Take the example of “Canada’s poetic judge” Justice Shaun Nakatsuru who delivered a moving judgment in sentencing a young Aboriginal offender who had pleaded guilty to a string property offences. Justice Nakatsuru began the decision by noting the importance of using plain language —- his audience in this case the Aboriginal offender.
Justice Nakatsuru wrote of the bleak repetition of offences, the frustration of periods of the offender’s personal successes followed by repeated failure, the systemic failures of the justice system, and the all-too-common discrimination and marginalization faced by indigenous Canadians.
Justice Nakatsuru wrote: “I find that [the offender] appears before me as a dispirited man. He has really no self-esteem. He does not think of himself as important. As a result, he does not seem to care about what he does. The harm he has caused to others. The harm he has caused to himself. His spirit has fallen ill. Although I cannot say exactly how or describe it in easy to understand words, it strikes me that [the offender] is a metaphor for what negative effects colonization has had on many First Nations people and communities.”
In the end Nakatsuru departed from the usual sentence of jail noting that the offender had come to a point in his life where he was ready to change. The decision ended: “When an offender has come to this point, no matter how long, tortuous, or difficult the path taken to get there, there cannot be sadness or disappointment. There can only be hope.”
The decision was celebrated as a high-water mark in accessible judicial communication.
And then Justice Nakatsuru did it again. This time writing another powerful decision granting bail to another man, this time accused of very serious offences. Justice Nakatsuru ended that decision saying: “I hope this written decision sheds more light into why. I hope this decision also tells others why in some cases, the indigenous accused must be treated differently than other non-indigenous accused. I believe this is the right thing to do.”
This is the message of Sheppard — it’s all about communication. But there are risks in turning legal decisions into works of commentary.
Justice Alex Pazaratz used a divorce judgment as an opportunity to blast the legal aid system and wasted resources. “The next time anyone at Legal Aid Ontario tells you they’re short of money, don’t believe it,” wrote Justice Pazaratz, continuing, “It can’t possibly be true. Not if they’re funding cases like this.”
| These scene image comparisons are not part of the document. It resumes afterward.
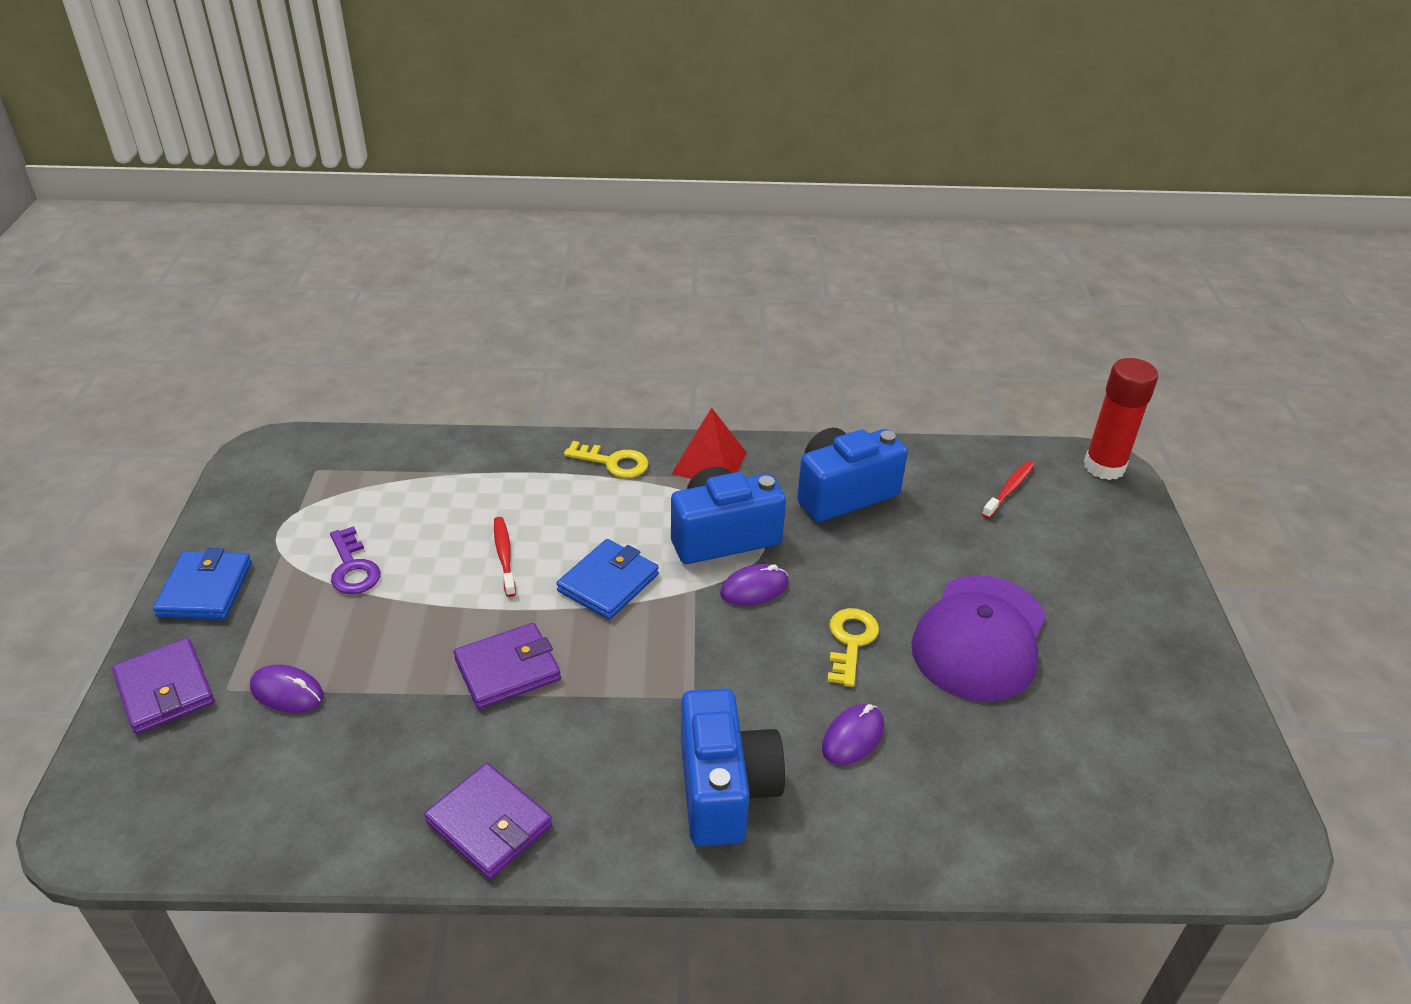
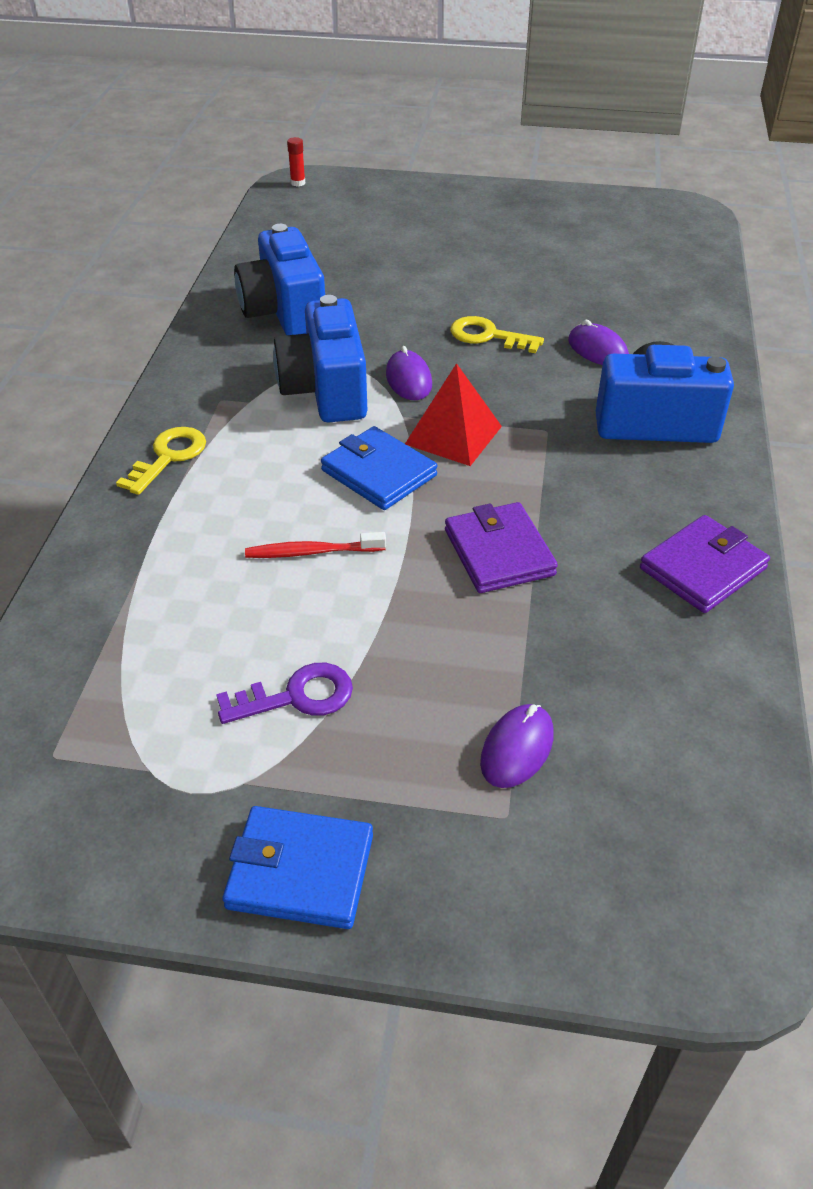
camera: 80 degrees left, 5 degrees up
purple wallet [112,638,214,734] -> none
red pyramid [672,407,747,479] -> red pyramid moved to [405,363,502,466]
purple cap [911,575,1046,702] -> none
red toothbrush [982,461,1034,519] -> none
red glue stick [1084,358,1158,480] -> red glue stick [287,137,305,187], size x0.40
Justice Pazaratz followed that opening salvo with 34 paragraphs of blistering and sometimes sarcastic criticism. I suppose from the bench it all seemed simple. You see the case took a long time to complete. This appears to have annoyed Justice Pazaratz. He wrote, “They have no children. No jobs. No income. No property. Nothing to divide. It should be a simple case.”
But sometimes cases are not as simple as they seem.
The husband and wife had emigrated from Iraq but Justice Pazaratz’s decision devoted more page space to an accounting of court costs and detailing notions of taxpayer protection than to any recognition that language, culture, and unfamiliarity with the legal system may have influenced the unfolding of the case.
Oh — there were also allegations of domestic abuse — but Justice Pazaratz wrote, “It’s not uncommon that separated couples disagree about who did what.” But this aspect of the case apparently merited little other judicial consideration.
The Pazaratz decision may have attracted cynical page clicks but in the end it likely did little to educate the parties or public about our court system. Since Sheppard there has been an evolution in judicial writing. Written decisions are more publicly accessible than ever before. But our courts must remember that there is a fine line between plain language and inappropriate commentary, between style and substance, and between communication and advocacy.
Because at the end of the day the courtroom is not a theatre and not all poetry is beautiful.